**TASK:** Count the lines in the material below that contain the string "linhas", with uppercase and lowercase treated as different. Reply with the number alone.

**DATA:**

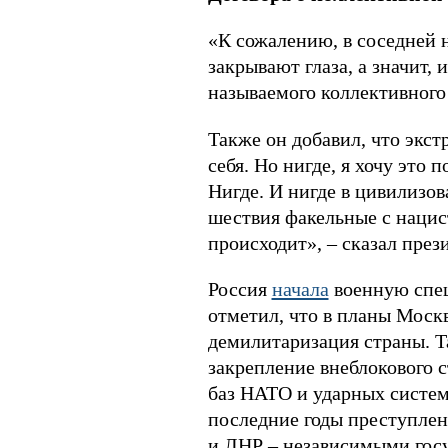
«К сожалению, в соседней н
закрывают глаза, а значит,
называемого коллективного
Также он добавил, что экст
себя. Но нигде, я хочу это
Нигде. И нигде в цивилизо
шествия факельные с нацист
происходит», – сказал прези
Россия
начала
военную спец
отметил, что в планы Моск
демилитаризация страны. Т
закрепление внеблокового 
баз НАТО и ударных систем
последние годы преступлен
и ЛНР – независимыми гос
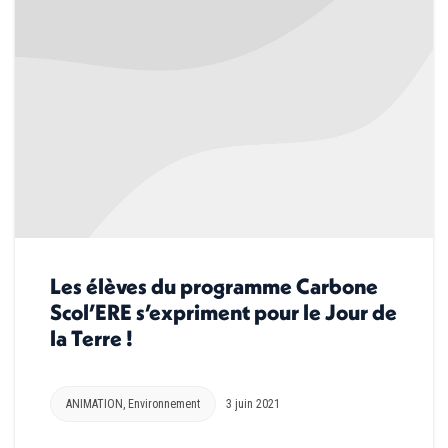
Les élèves du programme Carbone
Scol’ERE s’expriment pour le Jour de
la Terre !
ANIMATION
,
Environnement
3 juin 2021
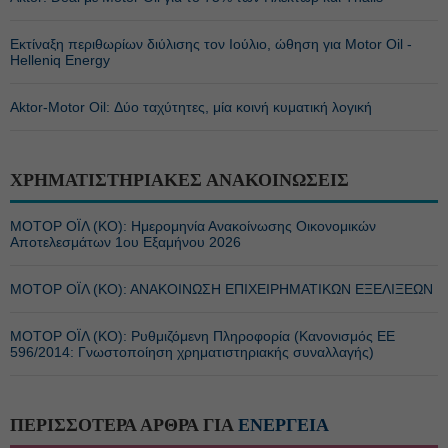
Εκτίναξη περιθωρίων διύλισης τον Ιούλιο, ώθηση για Motor Oil -
Helleniq Energy
Αktor-Motor Oil: Δύο ταχύτητες, μία κοινή κυματική λογική
ΧΡΗΜΑΤΙΣΤΗΡΙΑΚΕΣ ΑΝΑΚΟΙΝΩΣΕΙΣ
ΜΟΤΟΡ ΟΪΛ (ΚΟ): Ημερομηνία Ανακοίνωσης Οικονομικών
Αποτελεσμάτων 1ου Εξαμήνου 2026
ΜΟΤΟΡ ΟΪΛ (ΚΟ): ΑΝΑΚΟΙΝΩΣΗ ΕΠΙΧΕΙΡΗΜΑΤΙΚΩΝ ΕΞΕΛΙΞΕΩΝ
ΜΟΤΟΡ ΟΪΛ (ΚΟ): Ρυθμιζόμενη Πληροφορία (Κανονισμός ΕΕ
596/2014: Γνωστοποίηση χρηματιστηριακής συναλλαγής)
ΠΕΡΙΣΣΟΤΕΡΑ ΑΡΘΡΑ ΓΙΑ
ΕΝΕΡΓΕΙΑ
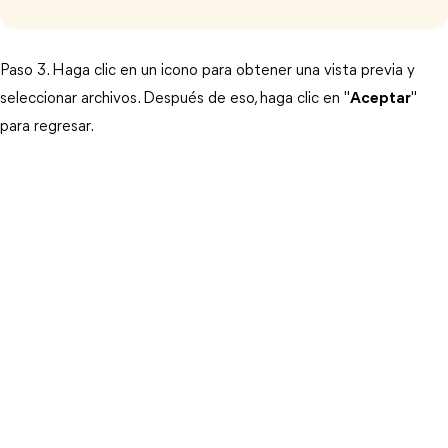
Paso 3. Haga clic en un icono para obtener una vista previa y
seleccionar archivos. Después de eso, haga clic en "
Aceptar
"
para regresar.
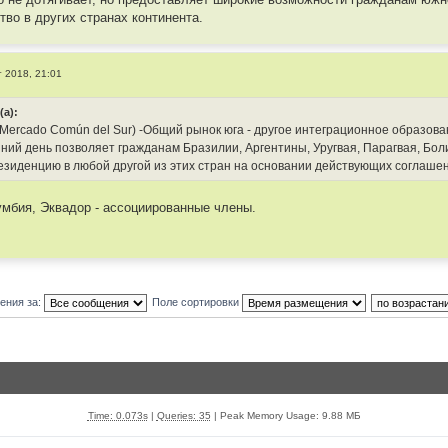
во в других странах континента.
г 2018, 21:01
(а):
(Mercado Común del Sur) -Общий рынок юга - другое интеграционное образов
ний день позволяет гражданам Бразилии, Аргентины, Уругвая, Парагвая, Боли
езиденцию в любой другой из этих стран на основании действующих соглаше
умбия, Эквадор - ассоциированные члены.
ения за:
Поле сортировки
Time: 0.073s
|
Queries: 35
| Peak Memory Usage: 9.88 МБ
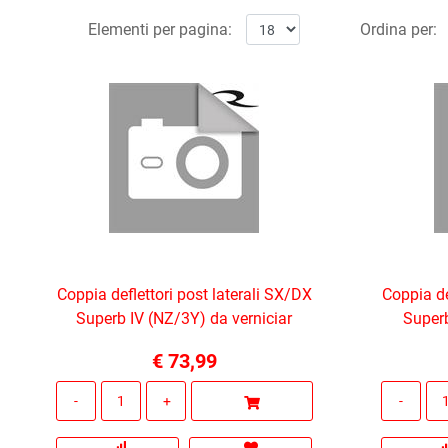
Elementi per pagina:
Ordina per:
Coppia deflettori post laterali SX/DX
Coppia de
Superb IV (NZ/3Y) da verniciar
Superb
€ 73,99
Quantità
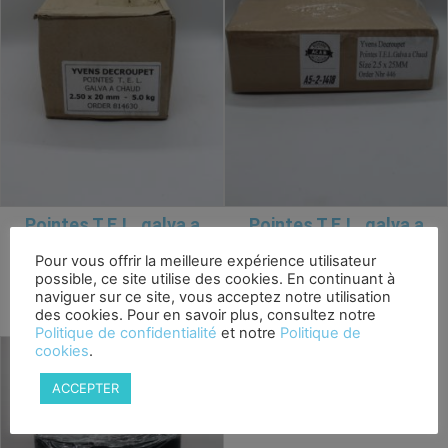
Pointes T.E.L. galva a
Pointes T.E.L. galva a
chaud 2,5x20mm 5kg
chaud 2,5x25mm 5kg
VRAC
VRAC
Pour vous offrir la meilleure expérience utilisateur
possible, ce site utilise des cookies. En continuant à
10,50
€
10,50
€
naviguer sur ce site, vous acceptez notre utilisation
des cookies. Pour en savoir plus, consultez notre
Politique de confidentialité
et notre
Politique de
cookies
.
ACCEPTER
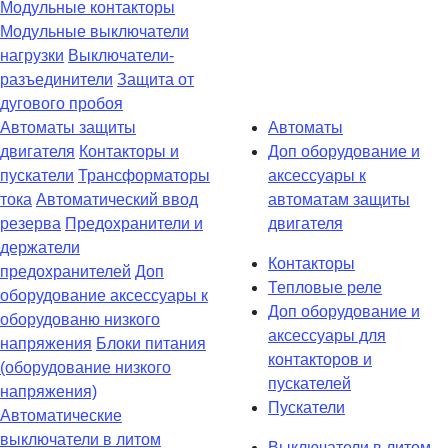
Модульные контакторы
Модульные выключатели
нагрузки
Выключатели-
разъединители
Защита от
дугового пробоя
Автоматы защиты
Автоматы
двигателя
Контакторы и
Доп оборудование и
пускатели
Трансформаторы
аксессуары к
тока
Автоматический ввод
автоматам защиты
резерва
Предохранители и
двигателя
держатели
Контакторы
предохранителей
Доп
Тепловые реле
оборудование аксессуары к
Доп оборудование и
оборудованю низкого
аксессуары для
напряжения
Блоки питания
контакторов и
(оборудование низкого
пускателей
напряжения)
Пускатели
Автоматические
выключатели в литом
Выключатели в литом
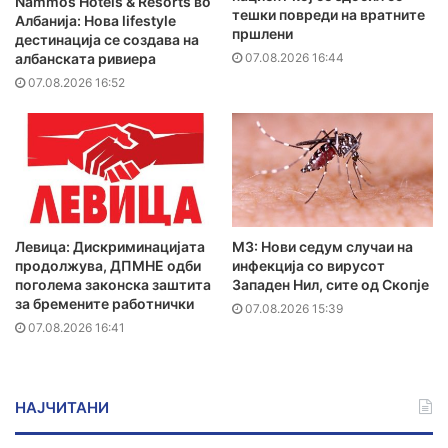
Nammos Hotels & Resorts во
тешки повреди на вратните
Албанија: Нова lifestyle
пршлени
дестинација се создава на
07.08.2026 16:44
албанската ривиера
07.08.2026 16:52
Левица: Дискриминацијата
МЗ: Нови седум случаи на
продолжува, ДПМНЕ одби
инфекција со вирусот
поголема законска заштита
Западен Нил, сите од Скопје
за бремените работнички
07.08.2026 15:39
07.08.2026 16:41
НАЈЧИТАНИ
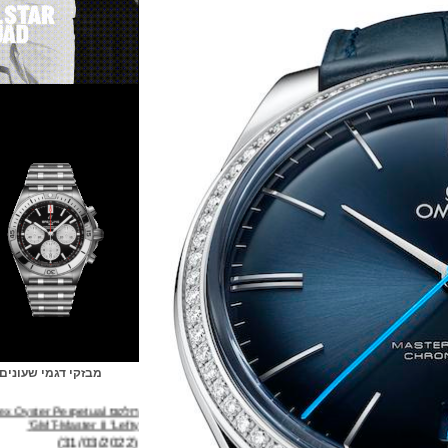
מבזקי דגמי שעונים
רולקס Rolex Oyster Perpetual
GMT-Master II "Lefty"
(31/03/2022)
ברייטלינג Breitling Avenger B01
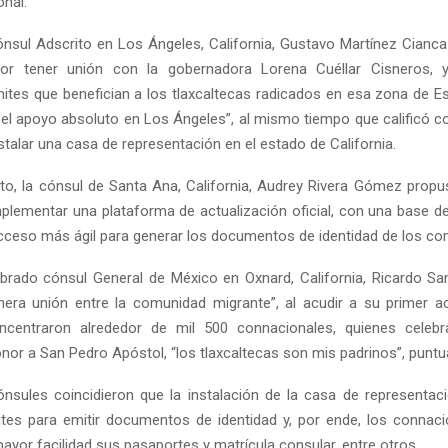
onal.
cónsul Adscrito en Los Ángeles, California, Gustavo Martínez Cianc
por tener unión con la gobernadora Lorena Cuéllar Cisneros, 
ámites que benefician a los tlaxcaltecas radicados en esa zona de E
el apoyo absoluto en Los Ángeles”, al mismo tiempo que calificó c
stalar una casa de representación en el estado de California.
, la cónsul de Santa Ana, California, Audrey Rivera Gómez propu
mplementar una plataforma de actualización oficial, con una base d
cceso más ágil para generar los documentos de identidad de los co
brado cónsul General de México en Oxnard, California, Ricardo S
nera unión entre la comunidad migrante”, al acudir a su primer a
centraron alrededor de mil 500 connacionales, quienes celebra
nor a San Pedro Apóstol, “los tlaxcaltecas son mis padrinos”, puntua
nsules coincidieron que la instalación de la casa de representaci
mites para emitir documentos de identidad y, por ende, los connac
ayor facilidad sus pasaportes y matrícula consular, entre otros.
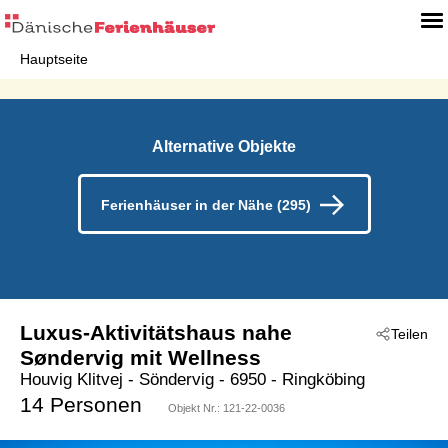
Hauptseite
Alternative Objekte
Ferienhäuser in der Nähe (295)
Luxus-Aktivitätshaus nahe
Teilen
Søndervig mit Wellness
Houvig Klitvej
 - Söndervig
 - 6950
 - Ringköbing
14 Personen
Objekt Nr.:
121-22-0036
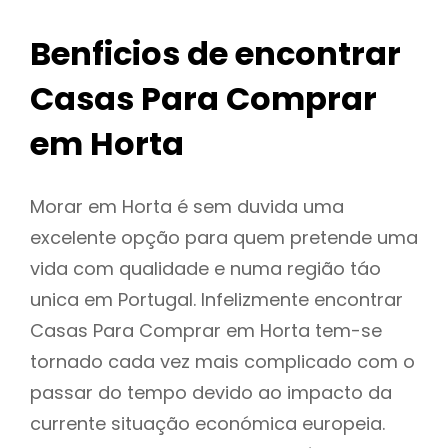
Benficios de encontrar
Casas Para Comprar
em Horta
Morar em Horta é sem duvida uma
excelente opção para quem pretende uma
vida com qualidade e numa região táo
unica em Portugal. Infelizmente encontrar
Casas Para Comprar em Horta tem-se
tornado cada vez mais complicado com o
passar do tempo devido ao impacto da
currente situação económica europeia.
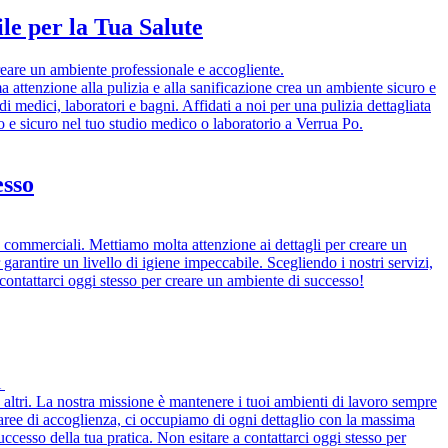
e per la Tua Salute
creare un ambiente professionale e accogliente.
ma attenzione alla pulizia e alla sanificazione crea un ambiente sicuro e
i medici, laboratori e bagni. Affidati a noi per una pulizia dettagliata
ito e sicuro nel tuo studio medico o laboratorio a Verrua Po.
esso
i e commerciali. Mettiamo molta attenzione ai dettagli per creare un
 garantire un livello di igiene impeccabile. Scegliendo i nostri servizi,
a contattarci oggi stesso per creare un ambiente di successo!
i
 e altri. La nostra missione è mantenere i tuoi ambienti di lavoro sempre
lle aree di accoglienza, ci occupiamo di ogni dettaglio con la massima
cesso della tua pratica. Non esitare a contattarci oggi stesso per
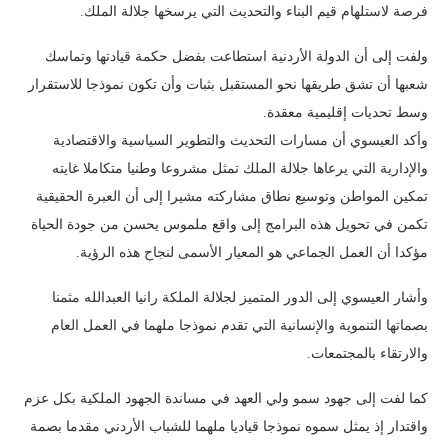
فرصة لاستلهام قيم البناء والتحديث التي يرسخها جلالة الملك.
ولفت إلى أن الدولة الأردنية استطاعت بفضل حكمة قيادتها وتماسك
شعبها أن تشق طريقها نحو المستقبل بثبات وأن تكون نموذجا للاستقرار
وسط تحديات إقليمية معقدة.
وأكد العيسوي أن مسارات التحديث والتطوير السياسية والاقتصادية
والإدارية التي يرعاها جلالة الملك تمثل مشروعا وطنيا متكاملا غايته
تمكين المواطن وتوسيع نطاق مشاركته مشيرا إلى أن العبرة الحقيقية
تكمن في تحويل هذه البرامج إلى واقع ملموس يحسن من جودة الحياة
مؤكدا أن العمل الجماعي هو المعيار الأسمى لنجاح هذه الرؤية.
وأشار العيسوي إلى الدور المتميز لجلالة الملكة رانيا العبدالله مثمنا
بصماتها التنموية والإنسانية التي تقدم نموذجا ملهما في العمل العام
والارتقاء بالمجتمعات.
كما لفت إلى جهود سمو ولي العهد في مساندة الجهود الملكية بكل عزم
واقتدار إذ يمثل سموه نموذجا قياديا ملهما للشباب الأردني مقدما بصمة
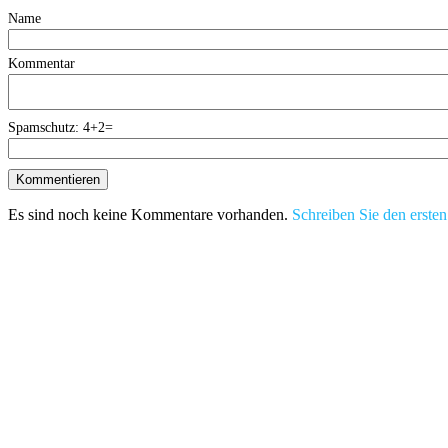
Name
Kommentar
Spamschutz: 4+2=
Es sind noch keine Kommentare vorhanden.
Schreiben Sie den ersten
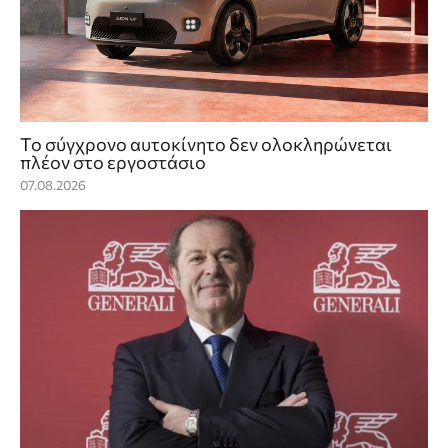
Το σύγχρονο αυτοκίνητο δεν ολοκληρώνεται
πλέον στο εργοστάσιο
07.08.2026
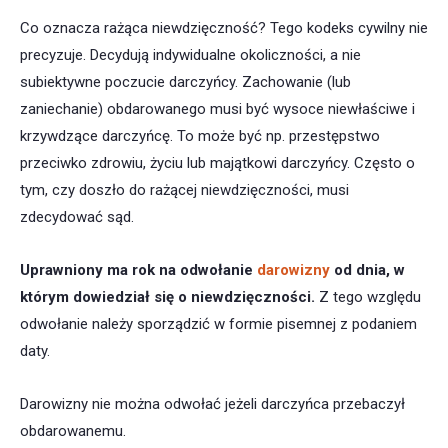
Co oznacza rażąca niewdzięczność? Tego kodeks cywilny nie
precyzuje. Decydują indywidualne okoliczności, a nie
subiektywne poczucie darczyńcy. Zachowanie (lub
zaniechanie) obdarowanego musi być wysoce niewłaściwe i
krzywdzące darczyńcę. To może być np. przestępstwo
przeciwko zdrowiu, życiu lub majątkowi darczyńcy. Często o
tym, czy doszło do rażącej niewdzięczności, musi
zdecydować sąd.
Uprawniony ma rok na odwołanie
darowizny
od dnia, w
którym dowiedział się o niewdzięczności.
Z tego względu
odwołanie należy sporządzić w formie pisemnej z podaniem
daty.
Darowizny nie można odwołać jeżeli darczyńca przebaczył
obdarowanemu.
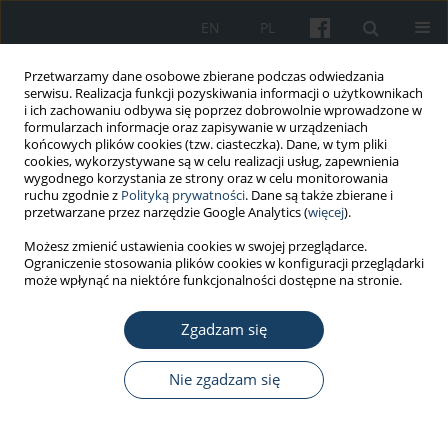
EN
PL
Przetwarzamy dane osobowe zbierane podczas odwiedzania
serwisu. Realizacja funkcji pozyskiwania informacji o użytkownikach
i ich zachowaniu odbywa się poprzez dobrowolnie wprowadzone w
formularzach informacje oraz zapisywanie w urządzeniach
końcowych plików cookies (tzw. ciasteczka). Dane, w tym pliki
cookies, wykorzystywane są w celu realizacji usług, zapewnienia
wygodnego korzystania ze strony oraz w celu monitorowania
ruchu zgodnie z
Polityką prywatności
. Dane są także zbierane i
Autor
Sebastian Fedorowicz
przetwarzane przez narzędzie Google Analytics (
więcej
).
Możesz zmienić ustawienia cookies w swojej przeglądarce.
PRACA PRZEGLĄDOWA
Ograniczenie stosowania plików cookies w konfiguracji przeglądarki
Rak pęcherza moczowego u pacjentów
może wpłynąć na niektóre funkcjonalności dostępne na stronie.
geriatrycznych
Zgadzam się
Tomasz Michalik
,
Michał Wróbel
,
Sebastian Adrian Fedorowicz
,
Karolina Michalik
Nie zgadzam się
Med Pr Work Health Saf. 2025;76(3):233-9
DOI
:
https://doi.org/10.13075/mp.5893.01621
Statystyki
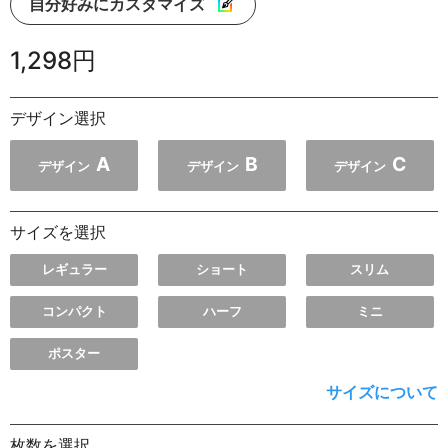
自分好みにカスタマイズ
1,298円
デザイン選択
A
B
C
デザイン
デザイン
デザイン
サイズを選択
レギュラー
ショート
スリム
コンパクト
ハーフ
ミニ
ポスター
サイズについて
枚数を選択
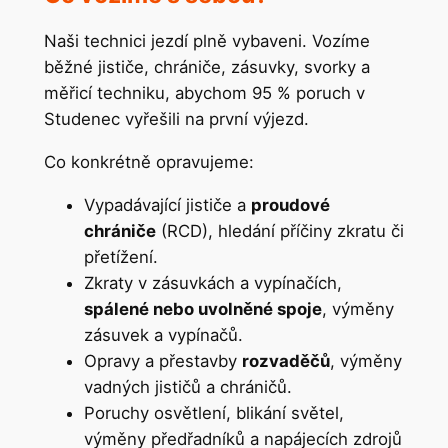
Naši technici jezdí plně vybaveni. Vozíme
běžné jističe, chrániče, zásuvky, svorky a
měřicí techniku, abychom 95 % poruch v
Studenec vyřešili na první výjezd.
Co konkrétně opravujeme:
Vypadávající jističe a
proudové
chrániče
(RCD), hledání příčiny zkratu či
přetížení.
Zkraty v zásuvkách a vypínačích,
spálené nebo uvolněné spoje
, výměny
zásuvek a vypínačů.
Opravy a přestavby
rozvaděčů
, výměny
vadných jističů a chráničů.
Poruchy osvětlení, blikání světel,
výměny předřadníků a napájecích zdrojů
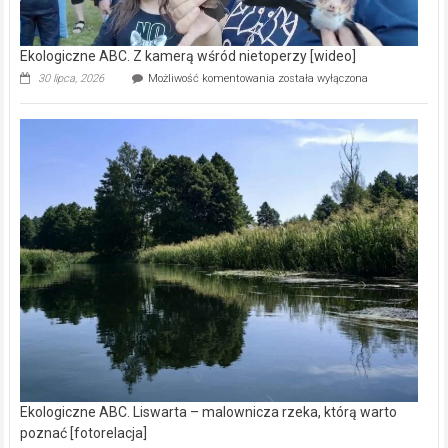
Ekologiczne ABC. Z kamerą wśród nietoperzy [wideo]
Ekologiczne
30 lipca, 2026
Możliwość komentowania
została wyłączona
ABC.
Z
kamerą
wśród
nietoperzy
[wideo]
Ekologiczne ABC. Liswarta – malownicza rzeka, którą warto
poznać [fotorelacja]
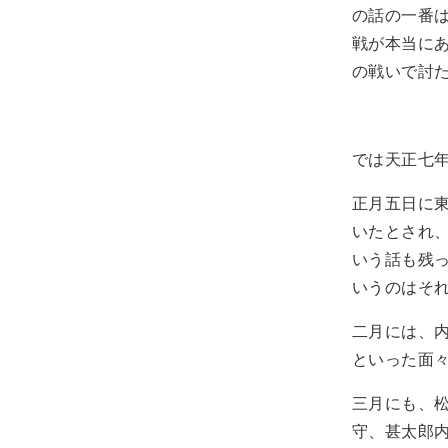
の話の一番
戦が本当にあ
の戦いで討
では天正七
正月五日に
いたとされ
いう話も残
いうのはそ
二月には、
といった面
三月にも、
守、甚太郎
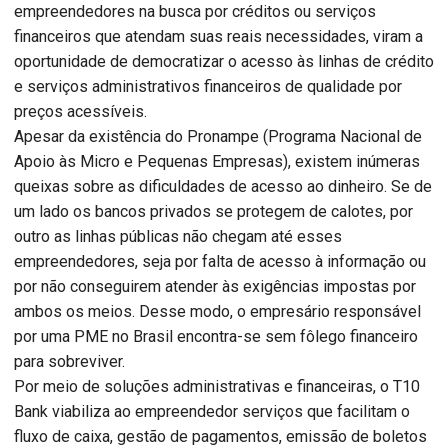
empreendedores na busca por créditos ou serviços
financeiros que atendam suas reais necessidades, viram a
oportunidade de democratizar o acesso às linhas de crédito
e serviços administrativos financeiros de qualidade por
preços acessíveis.
Apesar da existência do Pronampe (Programa Nacional de
Apoio às Micro e Pequenas Empresas), existem inúmeras
queixas sobre as dificuldades de acesso ao dinheiro. Se de
um lado os bancos privados se protegem de calotes, por
outro as linhas públicas não chegam até esses
empreendedores, seja por falta de acesso à informação ou
por não conseguirem atender às exigências impostas por
ambos os meios. Desse modo, o empresário responsável
por uma PME no Brasil encontra-se sem fôlego financeiro
para sobreviver.
Por meio de soluções administrativas e financeiras, o T10
Bank viabiliza ao empreendedor serviços que facilitam o
fluxo de caixa, gestão de pagamentos, emissão de boletos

**REPLY:** 2